“Why won’t he Fight!”
- Jefferson Davis in fit of frustration at Gen. Johnson’s repeated retreats through Georgia in the face of Sherman’s march towards Atlanta.
“I propose to fight it out along this line if it takes all summer.”
-Gen. U.S. Grant – May 11, 1864.
"I used to take his money when we played poker. Now he's trying to take mine.”
- Illinois state Sen. Bill Brady (R), quoted by the National Journal on how he misses the "old" Barack Obama.
General Grant and Jefferson Davis were very different people. However, Grant the sloppy soldier, from a working class background, and Davis, the patrician politician both understood to win you had to fight. Retreat and compromise might gain a short term advantage, but in the end you lose. If you are going to win anything, you have to fight for it.
This week, Davis’ frustration was the frustration of liberal/progressive Democrats who voted for Barack Obama as they watched yet another compromise on the Senate health reform proposal.
I will be honest, I share their frustrations.
I understand what Obama inherited. He had two wars that the previous administration left languishing, and an economic collapse that threatened the world economy. I do remember his speech in Grant Park on election night, in which he warned us all that the changes that needed to be made may not all be accomplished in his first year, his first term, or even in his administration.
However a year later, in his biggest battle, he seems willing to retreat when faced with any opposition, and we are left, like Jefferson Davis, stomp our feet and tear our hair and yell “Why won’t he fight?”
Gen. Robert E. Lee once said the hardest thing about being General, was you loved your army but to lead it, you had to be willing to lose it. The Obama White House is afraid to sustain the damage that a losing political fight would inflict.
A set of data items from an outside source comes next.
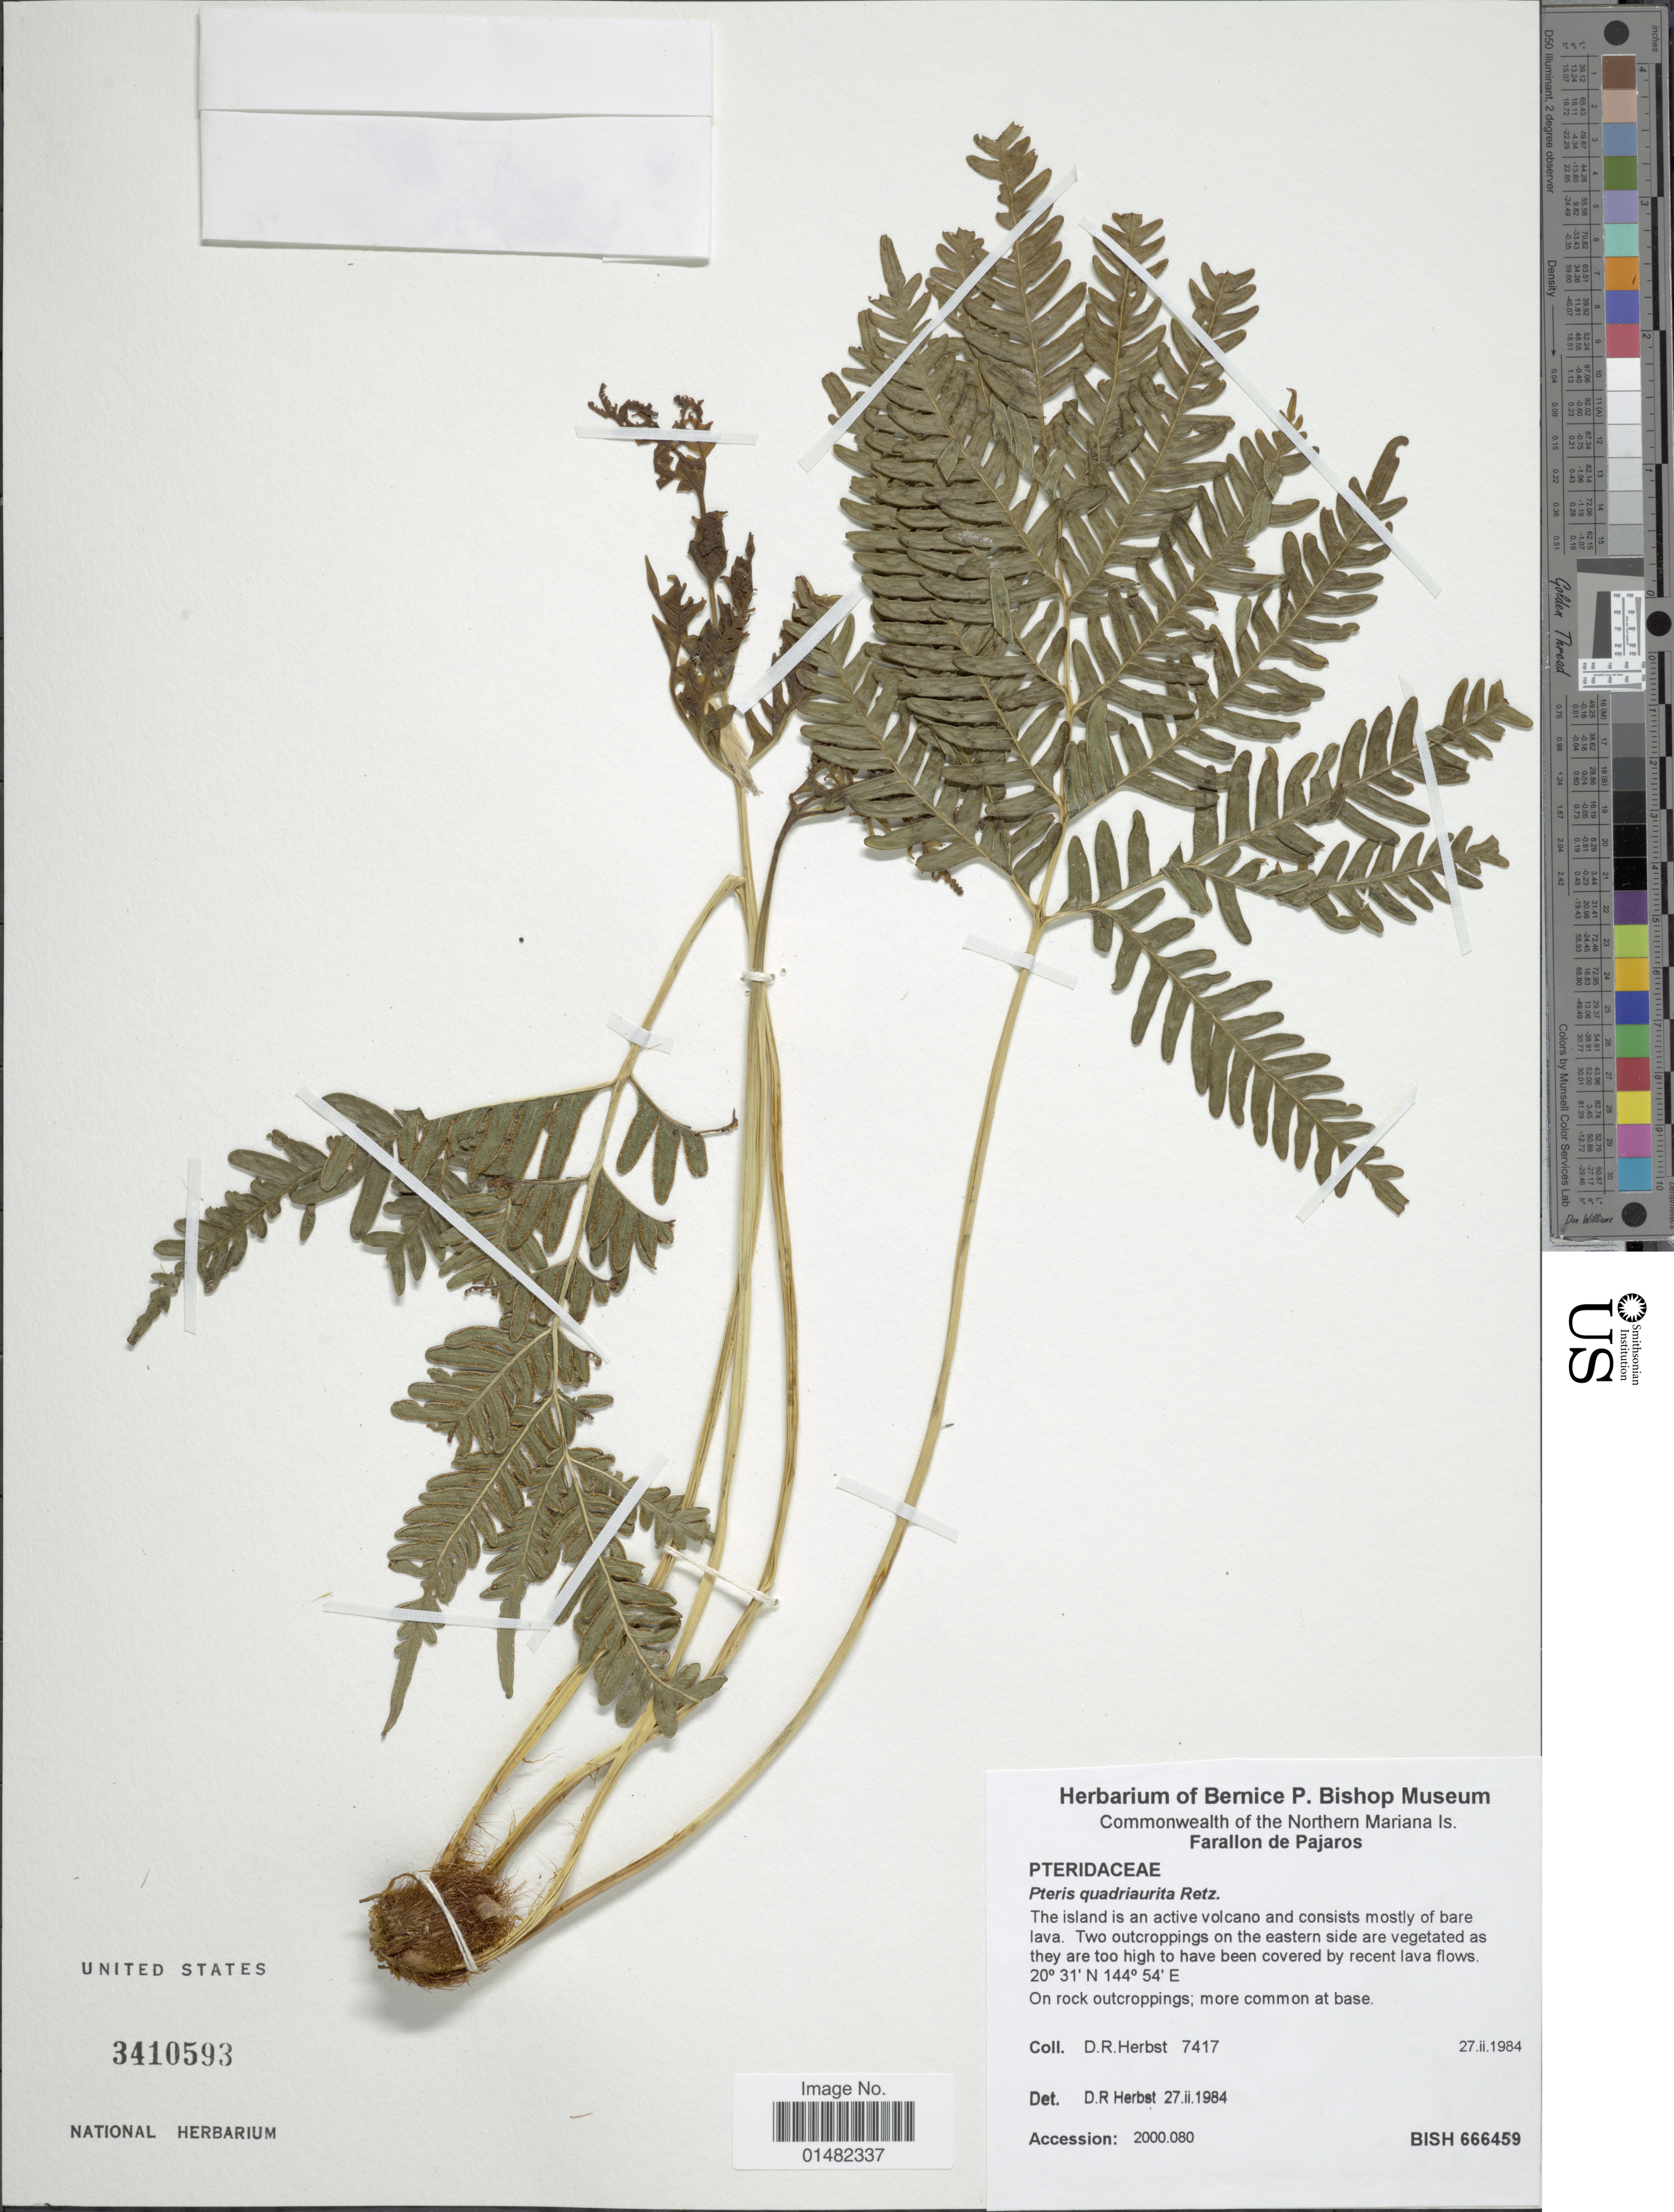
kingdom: Plantae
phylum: Tracheophyta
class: Polypodiopsida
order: Polypodiales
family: Pteridaceae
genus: Pteris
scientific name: Pteris quadriaurita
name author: Retz.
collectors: D. R. Herbst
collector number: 7417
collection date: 1984-02-27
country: Northern Mariana Islands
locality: Farallon de Pajaros. The island is an active volcano and consists mostly of bare lava. Two outcroppings on the eastern side are vegetated as they are too high to have been covered by recent lava flows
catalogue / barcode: US 3410593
But that also means they can’t reap the rewards of winning a major battle.
Let’s think about what would happen if they pushed their chips “all in” like they have done in Afghanistan. What would be different if Rahm Emanuel told Sen. Harry Reid (D-Nev.) to “fight along this line all summer”?
In the best case scenario, Obama would rally support for the Medicare buy-in plan and force Lieberman to back down and the President would look like a powerful savvy leader. The public would have an alternative to the insurance industry when they are required by the Government to buy into health plan. The Democrats would be in a strong position going into both the 2010 and 2012 elections.
On the other hand if Lieberman didn’t back down and he used a filibuster to kill health care reform, the White House and the Democrats would have a very strong story to tell in the 2010 mid-terms. Every Democrat would be able to run on a platform that in the last session, the Republicans and Lieberman sided with big industry against the little guy to protect the profits of the richest industry in America.
Democrats would be able to expand this theme into a national campaign against the “do-nothing congress,” much like Harry Truman did. The Republicans would constantly have to explain why they feel leaving vast amounts of Americans uninsured and without health care is the right thing to do. Democrats could expand their majority to 60 “D” votes. Then they could enact true health reforms without having to cater to the Joe Liebermans of the Senate.
But sadly this chance has passed us by.
With compromise after compromise the feeling grows that Democrats killed health care reform by slicing off huge chunks until nothing was left, all in an attempt to attract Lieberman’s vote. We can’t run against Republicans for killing health care reform because we did it for them.
The narrative now – regardless of whether or not it is true – is that any health reform plan that passes congress is inadequate and forces citizens to buy expensive, unfair policies. The Democrats in the Senate, the story will go, gave the insurance industry a big financial gift at the expense of the little guy.
Now we have nothing to show we helped the average voter any more than the Republicans did when they were in power. What will we say in 2010? “Vote for us because on the things that mattered most – from health care to finance reform, and Wall Street bail-outs we sided with big industry against the average voter”? Or “Vote for us because every time entrenched interests oppose us we give in and fold our cards”?
No wonder Illinois State Senator Bill Brady loved playing poker with Obama. I begin to wonder if every time Brady bluffed, Obama folded. When Obama folded in those late night Springfield poker games he would lose a pot. Now when he folds in the bigger poker game in DC he loses a “full House.”